Il carnevale di Venezia nasce nel secolo dei lumi. Infatti il settecento è il periodo della leggerezza, delle feste galanti, dei personaggi raffinati e pieni di gusto, degli amori stuzzicanti e proibiti; all’austerità dell’epoca precedente si sostituiscono una leggerezza, un bon ton, un’eleganza fine e manierata. E Venezia ormai alla fine del suo splendore non poteva che essere alla pari della corte di Versailles. Per emergere non basta più avere un bel nome e un bel patrimonio: ci vogliono spirito, cultura, senso dell’umorismo, gusto per la conversazione; i salotti intellettuali alla moda sono tenuti da donne eccezionali, di bella presenza, ma soprattutto colte, brillanti, spiritose, capaci di ricevere tra un cioccolato e un caffè illustri musicisti, filosofi, poeti, pittori. Casanova, Goldoni, Pietro Longhi, Grossi, Tiepolo sono i più noti animatori della vita culturale della città.
Il Carnevale di Venezia moderno, un evento che trae le sue origini nel Medioevo, ma che in questo periodo trova il momento di più grande fulgore, vede la nobiltà veneziana, ma anche il popolo occupati anche per parecchi mesi nell’organizzare incontri, balli, spettacoli pirotecnici, scherzi e lazzi.Per spostarsi da un palazzo all’altro, da una calle ad un campiello i nobili sia donne che uomini usavano un indumento tipicamente veneziano, il domino, un mantello di seta nera, con largo cappuccio e mantellina incorporati.

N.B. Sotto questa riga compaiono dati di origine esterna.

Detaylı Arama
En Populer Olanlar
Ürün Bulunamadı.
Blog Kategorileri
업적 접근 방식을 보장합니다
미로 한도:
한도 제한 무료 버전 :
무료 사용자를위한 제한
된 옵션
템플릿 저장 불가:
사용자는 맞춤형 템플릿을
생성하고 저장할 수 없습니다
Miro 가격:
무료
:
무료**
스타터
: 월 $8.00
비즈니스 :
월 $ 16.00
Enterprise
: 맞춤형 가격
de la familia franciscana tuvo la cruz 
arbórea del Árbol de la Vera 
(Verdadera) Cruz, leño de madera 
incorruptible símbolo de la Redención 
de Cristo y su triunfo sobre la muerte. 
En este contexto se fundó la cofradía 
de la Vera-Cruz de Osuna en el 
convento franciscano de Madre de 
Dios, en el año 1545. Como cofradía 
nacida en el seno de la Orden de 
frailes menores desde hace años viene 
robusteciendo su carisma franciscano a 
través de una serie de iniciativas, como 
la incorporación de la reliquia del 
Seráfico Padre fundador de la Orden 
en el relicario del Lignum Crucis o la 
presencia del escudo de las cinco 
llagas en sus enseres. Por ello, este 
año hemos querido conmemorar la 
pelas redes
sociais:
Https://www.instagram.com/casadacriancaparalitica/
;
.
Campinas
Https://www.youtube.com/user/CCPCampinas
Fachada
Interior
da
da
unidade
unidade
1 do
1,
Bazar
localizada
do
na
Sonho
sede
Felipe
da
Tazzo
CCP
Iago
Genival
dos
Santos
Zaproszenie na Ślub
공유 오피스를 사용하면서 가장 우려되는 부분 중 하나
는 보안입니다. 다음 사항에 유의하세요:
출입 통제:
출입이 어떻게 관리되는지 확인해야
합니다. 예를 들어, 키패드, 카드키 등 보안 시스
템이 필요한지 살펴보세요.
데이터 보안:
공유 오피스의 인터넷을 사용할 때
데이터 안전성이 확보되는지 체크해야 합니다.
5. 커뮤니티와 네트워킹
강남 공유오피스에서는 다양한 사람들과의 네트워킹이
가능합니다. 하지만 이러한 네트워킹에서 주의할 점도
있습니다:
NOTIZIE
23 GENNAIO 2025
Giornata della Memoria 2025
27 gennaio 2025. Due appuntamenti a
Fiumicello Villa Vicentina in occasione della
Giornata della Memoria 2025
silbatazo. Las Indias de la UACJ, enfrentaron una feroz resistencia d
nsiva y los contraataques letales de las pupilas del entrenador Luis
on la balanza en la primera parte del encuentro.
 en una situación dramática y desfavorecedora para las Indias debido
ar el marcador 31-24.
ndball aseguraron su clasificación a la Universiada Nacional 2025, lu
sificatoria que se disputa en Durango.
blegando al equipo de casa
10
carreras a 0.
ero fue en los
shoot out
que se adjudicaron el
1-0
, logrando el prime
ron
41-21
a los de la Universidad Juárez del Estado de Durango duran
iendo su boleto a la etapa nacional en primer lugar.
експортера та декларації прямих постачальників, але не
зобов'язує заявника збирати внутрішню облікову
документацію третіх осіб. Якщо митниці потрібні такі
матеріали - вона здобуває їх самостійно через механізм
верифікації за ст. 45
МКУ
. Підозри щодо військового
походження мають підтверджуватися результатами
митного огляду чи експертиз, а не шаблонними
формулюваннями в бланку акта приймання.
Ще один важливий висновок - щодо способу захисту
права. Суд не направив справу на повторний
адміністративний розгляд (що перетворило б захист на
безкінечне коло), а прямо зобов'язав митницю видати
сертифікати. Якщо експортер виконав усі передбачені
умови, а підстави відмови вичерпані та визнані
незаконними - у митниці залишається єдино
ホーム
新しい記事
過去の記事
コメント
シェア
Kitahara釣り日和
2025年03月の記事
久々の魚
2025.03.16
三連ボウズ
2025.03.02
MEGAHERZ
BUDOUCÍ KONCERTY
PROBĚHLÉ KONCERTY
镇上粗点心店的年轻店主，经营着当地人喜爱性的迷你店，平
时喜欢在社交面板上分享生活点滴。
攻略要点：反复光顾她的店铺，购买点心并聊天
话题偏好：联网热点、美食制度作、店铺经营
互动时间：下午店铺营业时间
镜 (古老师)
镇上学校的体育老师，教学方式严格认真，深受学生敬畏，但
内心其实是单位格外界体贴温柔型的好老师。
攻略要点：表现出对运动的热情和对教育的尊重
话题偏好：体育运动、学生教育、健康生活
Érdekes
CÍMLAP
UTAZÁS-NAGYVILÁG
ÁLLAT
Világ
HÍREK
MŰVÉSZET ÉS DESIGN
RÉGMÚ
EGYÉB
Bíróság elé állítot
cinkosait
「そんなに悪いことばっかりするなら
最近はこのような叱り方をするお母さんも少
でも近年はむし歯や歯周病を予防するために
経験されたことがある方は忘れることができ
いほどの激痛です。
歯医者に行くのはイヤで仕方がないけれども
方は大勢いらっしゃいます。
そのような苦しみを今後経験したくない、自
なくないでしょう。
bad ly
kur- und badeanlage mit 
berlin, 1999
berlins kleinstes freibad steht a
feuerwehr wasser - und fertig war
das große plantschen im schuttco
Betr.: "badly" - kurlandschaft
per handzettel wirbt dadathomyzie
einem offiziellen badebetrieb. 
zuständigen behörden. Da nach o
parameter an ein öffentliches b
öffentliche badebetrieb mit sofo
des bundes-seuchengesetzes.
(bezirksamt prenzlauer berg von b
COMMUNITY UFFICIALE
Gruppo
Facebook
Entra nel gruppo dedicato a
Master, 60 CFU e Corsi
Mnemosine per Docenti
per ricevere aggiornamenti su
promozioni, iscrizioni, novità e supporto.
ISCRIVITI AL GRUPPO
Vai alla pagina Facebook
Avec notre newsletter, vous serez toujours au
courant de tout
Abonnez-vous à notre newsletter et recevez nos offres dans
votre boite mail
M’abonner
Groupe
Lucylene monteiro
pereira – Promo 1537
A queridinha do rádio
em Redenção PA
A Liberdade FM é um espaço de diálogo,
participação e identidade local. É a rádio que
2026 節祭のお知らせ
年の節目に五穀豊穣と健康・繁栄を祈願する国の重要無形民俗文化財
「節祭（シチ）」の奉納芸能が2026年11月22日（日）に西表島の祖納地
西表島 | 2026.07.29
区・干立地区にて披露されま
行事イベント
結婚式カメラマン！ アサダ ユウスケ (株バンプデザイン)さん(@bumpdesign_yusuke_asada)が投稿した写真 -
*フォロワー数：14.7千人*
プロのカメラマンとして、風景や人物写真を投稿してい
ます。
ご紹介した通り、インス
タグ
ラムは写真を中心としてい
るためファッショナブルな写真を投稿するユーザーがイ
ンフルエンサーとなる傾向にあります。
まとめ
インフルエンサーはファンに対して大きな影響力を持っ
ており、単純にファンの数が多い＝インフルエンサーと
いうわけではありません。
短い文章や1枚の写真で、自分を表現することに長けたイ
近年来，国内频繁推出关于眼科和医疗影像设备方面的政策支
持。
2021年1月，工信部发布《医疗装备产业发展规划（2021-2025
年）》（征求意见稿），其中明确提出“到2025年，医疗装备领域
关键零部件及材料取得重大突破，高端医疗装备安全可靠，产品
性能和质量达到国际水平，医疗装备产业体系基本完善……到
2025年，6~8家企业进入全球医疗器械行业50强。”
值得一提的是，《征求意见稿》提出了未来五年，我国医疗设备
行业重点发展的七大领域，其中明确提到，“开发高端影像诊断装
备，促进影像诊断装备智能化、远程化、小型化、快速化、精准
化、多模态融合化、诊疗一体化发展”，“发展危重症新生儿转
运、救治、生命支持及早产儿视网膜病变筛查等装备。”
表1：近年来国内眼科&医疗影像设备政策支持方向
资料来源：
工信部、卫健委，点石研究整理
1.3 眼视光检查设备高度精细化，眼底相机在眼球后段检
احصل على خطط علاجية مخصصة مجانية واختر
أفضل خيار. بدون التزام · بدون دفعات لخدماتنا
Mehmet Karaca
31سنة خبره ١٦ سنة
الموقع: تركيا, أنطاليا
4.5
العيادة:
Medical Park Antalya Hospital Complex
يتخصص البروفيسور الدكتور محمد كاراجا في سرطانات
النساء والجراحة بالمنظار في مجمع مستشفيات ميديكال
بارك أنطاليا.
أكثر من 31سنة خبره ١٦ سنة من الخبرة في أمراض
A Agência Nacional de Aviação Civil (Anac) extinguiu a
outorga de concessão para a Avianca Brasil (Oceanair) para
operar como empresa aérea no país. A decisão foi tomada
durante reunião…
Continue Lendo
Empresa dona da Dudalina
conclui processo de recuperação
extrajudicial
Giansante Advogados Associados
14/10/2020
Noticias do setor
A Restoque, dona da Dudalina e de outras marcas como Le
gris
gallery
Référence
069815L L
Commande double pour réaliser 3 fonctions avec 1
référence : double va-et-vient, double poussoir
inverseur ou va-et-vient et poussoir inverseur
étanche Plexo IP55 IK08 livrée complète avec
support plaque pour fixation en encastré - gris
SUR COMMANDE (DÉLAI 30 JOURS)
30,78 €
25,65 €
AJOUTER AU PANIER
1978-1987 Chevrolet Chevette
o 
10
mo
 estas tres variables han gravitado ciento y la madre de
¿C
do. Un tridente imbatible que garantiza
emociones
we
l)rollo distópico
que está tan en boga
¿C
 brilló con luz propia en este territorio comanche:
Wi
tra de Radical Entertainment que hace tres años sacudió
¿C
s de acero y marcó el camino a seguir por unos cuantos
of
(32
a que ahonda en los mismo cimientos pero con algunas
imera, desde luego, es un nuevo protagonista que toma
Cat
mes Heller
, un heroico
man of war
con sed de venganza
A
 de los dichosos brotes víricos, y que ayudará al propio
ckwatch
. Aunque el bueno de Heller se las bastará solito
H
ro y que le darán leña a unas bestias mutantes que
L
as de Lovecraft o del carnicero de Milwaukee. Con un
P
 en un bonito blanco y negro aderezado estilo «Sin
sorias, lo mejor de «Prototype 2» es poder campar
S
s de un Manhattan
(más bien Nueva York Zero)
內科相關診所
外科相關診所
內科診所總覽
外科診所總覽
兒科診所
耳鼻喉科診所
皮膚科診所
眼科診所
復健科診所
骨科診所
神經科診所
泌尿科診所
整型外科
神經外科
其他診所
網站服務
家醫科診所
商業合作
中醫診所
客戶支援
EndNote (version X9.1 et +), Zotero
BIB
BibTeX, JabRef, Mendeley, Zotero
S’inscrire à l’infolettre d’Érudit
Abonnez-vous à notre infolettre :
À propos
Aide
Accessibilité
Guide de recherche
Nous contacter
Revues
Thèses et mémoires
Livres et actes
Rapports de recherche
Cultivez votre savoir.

Il domino si accompagnava alla maschera a muso di cane detta bautta, di velluto nero, che veniva indossata per mantenere l’incognito, quando ci si recava al ridotto a giocare o a vedere una commedia a teatro o per far visita a qualche parente monaca in un convento. Il domino e la bautta permettevano incontri galanti, sotterfugi, scherzi anche pesanti che poi venivano commentati nei salotti e qualche volta puniti dalle severe leggi della Repubblica.
Durante il carnevale di Venezia era comunque più facile trasgredire, i controlli dei magistrati erano meno severi, per cui è facile intuire come spesso nelle commedie di Goldoni che per certi versi sono ancora attualissime si verifichino situazioni di incomprensione, di sotterfugio, di cambio d’identità che il carnevale senza dubbio favoriva anche nella vita pratica.
Indimenticabili sono alcuni severi censori delle nuove usanze come i Rusteghi o la furbizia di Arlecchino tutta tesa com’è alla sopravvivenza.